▶ **What needs to be done**
Your task is to work out how many lines in the data that follows hold "rule" and to state that number alone.

▶ **Dataset entries**
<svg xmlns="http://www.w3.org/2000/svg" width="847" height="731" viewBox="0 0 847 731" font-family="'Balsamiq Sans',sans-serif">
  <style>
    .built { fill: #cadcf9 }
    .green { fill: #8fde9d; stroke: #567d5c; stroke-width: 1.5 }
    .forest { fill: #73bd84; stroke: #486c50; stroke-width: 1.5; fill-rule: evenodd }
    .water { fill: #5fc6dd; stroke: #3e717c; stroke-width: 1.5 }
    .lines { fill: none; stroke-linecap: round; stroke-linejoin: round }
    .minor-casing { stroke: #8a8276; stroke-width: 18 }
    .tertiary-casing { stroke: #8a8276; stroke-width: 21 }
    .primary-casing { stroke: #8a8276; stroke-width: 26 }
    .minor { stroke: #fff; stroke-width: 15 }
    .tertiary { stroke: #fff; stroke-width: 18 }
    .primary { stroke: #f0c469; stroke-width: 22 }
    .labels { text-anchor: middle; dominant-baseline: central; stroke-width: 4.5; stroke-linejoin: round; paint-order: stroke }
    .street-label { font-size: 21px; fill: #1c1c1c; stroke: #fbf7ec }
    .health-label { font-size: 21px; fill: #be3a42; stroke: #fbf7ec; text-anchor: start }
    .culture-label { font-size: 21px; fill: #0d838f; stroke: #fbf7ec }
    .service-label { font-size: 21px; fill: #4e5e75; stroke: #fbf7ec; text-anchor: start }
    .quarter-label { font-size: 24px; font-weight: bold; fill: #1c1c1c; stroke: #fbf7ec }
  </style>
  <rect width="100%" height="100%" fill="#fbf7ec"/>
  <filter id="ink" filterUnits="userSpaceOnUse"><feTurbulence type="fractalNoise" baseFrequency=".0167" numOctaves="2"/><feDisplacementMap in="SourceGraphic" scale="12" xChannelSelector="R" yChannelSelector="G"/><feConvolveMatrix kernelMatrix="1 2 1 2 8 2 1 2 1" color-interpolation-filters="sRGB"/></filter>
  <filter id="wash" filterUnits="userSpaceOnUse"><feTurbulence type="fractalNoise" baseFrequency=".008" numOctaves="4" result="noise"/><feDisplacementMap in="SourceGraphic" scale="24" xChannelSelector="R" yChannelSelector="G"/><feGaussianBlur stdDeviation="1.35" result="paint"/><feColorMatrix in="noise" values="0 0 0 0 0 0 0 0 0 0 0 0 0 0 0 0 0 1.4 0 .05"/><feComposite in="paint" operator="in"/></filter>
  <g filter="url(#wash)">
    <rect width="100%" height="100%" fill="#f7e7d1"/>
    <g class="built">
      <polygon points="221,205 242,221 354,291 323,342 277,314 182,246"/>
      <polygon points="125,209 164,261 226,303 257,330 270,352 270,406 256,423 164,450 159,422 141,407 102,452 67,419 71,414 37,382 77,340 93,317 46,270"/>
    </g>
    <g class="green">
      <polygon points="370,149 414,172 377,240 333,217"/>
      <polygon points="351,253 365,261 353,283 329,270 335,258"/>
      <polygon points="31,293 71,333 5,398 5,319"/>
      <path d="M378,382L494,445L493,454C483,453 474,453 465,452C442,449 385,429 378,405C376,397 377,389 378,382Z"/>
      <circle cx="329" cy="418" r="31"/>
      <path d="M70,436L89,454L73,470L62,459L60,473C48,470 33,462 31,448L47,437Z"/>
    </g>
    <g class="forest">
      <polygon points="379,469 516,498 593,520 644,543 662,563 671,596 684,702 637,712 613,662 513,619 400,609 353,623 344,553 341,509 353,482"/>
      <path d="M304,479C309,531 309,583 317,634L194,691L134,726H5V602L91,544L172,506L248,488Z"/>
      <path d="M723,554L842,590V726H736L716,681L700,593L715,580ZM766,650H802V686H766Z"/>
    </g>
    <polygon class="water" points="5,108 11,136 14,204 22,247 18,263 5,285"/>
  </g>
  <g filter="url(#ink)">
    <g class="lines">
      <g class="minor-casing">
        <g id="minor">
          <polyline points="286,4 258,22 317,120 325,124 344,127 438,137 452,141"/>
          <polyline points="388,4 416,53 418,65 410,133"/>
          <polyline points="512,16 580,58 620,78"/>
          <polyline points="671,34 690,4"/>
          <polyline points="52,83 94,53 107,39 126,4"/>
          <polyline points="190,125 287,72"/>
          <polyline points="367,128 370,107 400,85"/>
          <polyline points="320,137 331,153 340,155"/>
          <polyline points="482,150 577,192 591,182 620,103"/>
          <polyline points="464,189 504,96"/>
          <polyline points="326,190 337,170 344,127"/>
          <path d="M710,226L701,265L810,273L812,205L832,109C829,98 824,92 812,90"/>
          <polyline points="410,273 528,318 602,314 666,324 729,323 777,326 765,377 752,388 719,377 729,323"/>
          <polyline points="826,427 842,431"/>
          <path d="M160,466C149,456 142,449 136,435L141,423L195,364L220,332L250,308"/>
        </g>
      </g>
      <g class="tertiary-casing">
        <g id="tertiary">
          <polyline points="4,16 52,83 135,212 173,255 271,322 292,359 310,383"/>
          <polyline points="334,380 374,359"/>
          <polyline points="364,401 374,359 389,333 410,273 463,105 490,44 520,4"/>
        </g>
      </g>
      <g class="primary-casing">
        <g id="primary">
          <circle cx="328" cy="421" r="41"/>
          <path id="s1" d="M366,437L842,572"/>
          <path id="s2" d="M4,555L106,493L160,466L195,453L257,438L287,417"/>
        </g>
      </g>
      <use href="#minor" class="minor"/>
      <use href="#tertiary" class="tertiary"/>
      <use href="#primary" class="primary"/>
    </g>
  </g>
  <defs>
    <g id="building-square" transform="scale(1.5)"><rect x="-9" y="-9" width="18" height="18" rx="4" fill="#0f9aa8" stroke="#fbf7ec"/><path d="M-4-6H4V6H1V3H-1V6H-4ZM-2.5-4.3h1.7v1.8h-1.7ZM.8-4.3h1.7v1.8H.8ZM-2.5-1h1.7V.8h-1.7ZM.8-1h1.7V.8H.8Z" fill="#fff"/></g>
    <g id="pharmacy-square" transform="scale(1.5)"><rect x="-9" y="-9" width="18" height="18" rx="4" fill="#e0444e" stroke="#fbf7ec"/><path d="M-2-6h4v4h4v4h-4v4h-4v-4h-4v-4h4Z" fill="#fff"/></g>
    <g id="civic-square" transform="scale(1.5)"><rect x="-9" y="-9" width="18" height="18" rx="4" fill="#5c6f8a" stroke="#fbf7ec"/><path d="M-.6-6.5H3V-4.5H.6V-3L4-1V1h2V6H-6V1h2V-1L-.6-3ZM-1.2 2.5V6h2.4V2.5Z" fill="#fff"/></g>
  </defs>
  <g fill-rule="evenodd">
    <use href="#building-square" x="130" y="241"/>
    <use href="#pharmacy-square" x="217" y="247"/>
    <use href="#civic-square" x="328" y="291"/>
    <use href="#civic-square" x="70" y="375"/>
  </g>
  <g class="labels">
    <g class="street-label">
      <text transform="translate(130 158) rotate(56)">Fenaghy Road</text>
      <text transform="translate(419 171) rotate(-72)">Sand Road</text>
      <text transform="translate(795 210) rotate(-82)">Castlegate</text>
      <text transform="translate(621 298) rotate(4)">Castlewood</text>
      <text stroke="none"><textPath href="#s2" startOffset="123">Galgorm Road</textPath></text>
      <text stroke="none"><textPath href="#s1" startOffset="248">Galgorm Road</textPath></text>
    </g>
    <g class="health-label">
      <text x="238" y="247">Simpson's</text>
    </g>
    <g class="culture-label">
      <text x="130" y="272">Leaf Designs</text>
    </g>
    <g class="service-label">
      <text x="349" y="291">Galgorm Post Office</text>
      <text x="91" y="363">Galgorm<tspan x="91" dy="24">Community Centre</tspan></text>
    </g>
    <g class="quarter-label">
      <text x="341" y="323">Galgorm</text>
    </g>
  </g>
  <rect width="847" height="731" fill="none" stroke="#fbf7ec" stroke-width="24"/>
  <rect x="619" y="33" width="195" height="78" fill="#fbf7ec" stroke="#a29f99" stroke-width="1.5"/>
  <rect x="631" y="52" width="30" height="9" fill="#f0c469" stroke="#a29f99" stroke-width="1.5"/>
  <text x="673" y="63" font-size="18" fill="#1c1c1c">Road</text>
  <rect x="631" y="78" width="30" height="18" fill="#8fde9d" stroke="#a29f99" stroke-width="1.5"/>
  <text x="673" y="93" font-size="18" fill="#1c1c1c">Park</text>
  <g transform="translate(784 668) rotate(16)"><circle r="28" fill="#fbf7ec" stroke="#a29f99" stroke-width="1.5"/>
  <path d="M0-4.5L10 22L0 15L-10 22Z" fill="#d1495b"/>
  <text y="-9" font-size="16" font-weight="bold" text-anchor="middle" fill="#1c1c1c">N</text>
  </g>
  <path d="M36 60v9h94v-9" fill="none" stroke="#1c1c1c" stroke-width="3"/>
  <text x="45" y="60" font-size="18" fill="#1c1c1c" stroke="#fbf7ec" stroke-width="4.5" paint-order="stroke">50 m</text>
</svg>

▶ **Your response**
2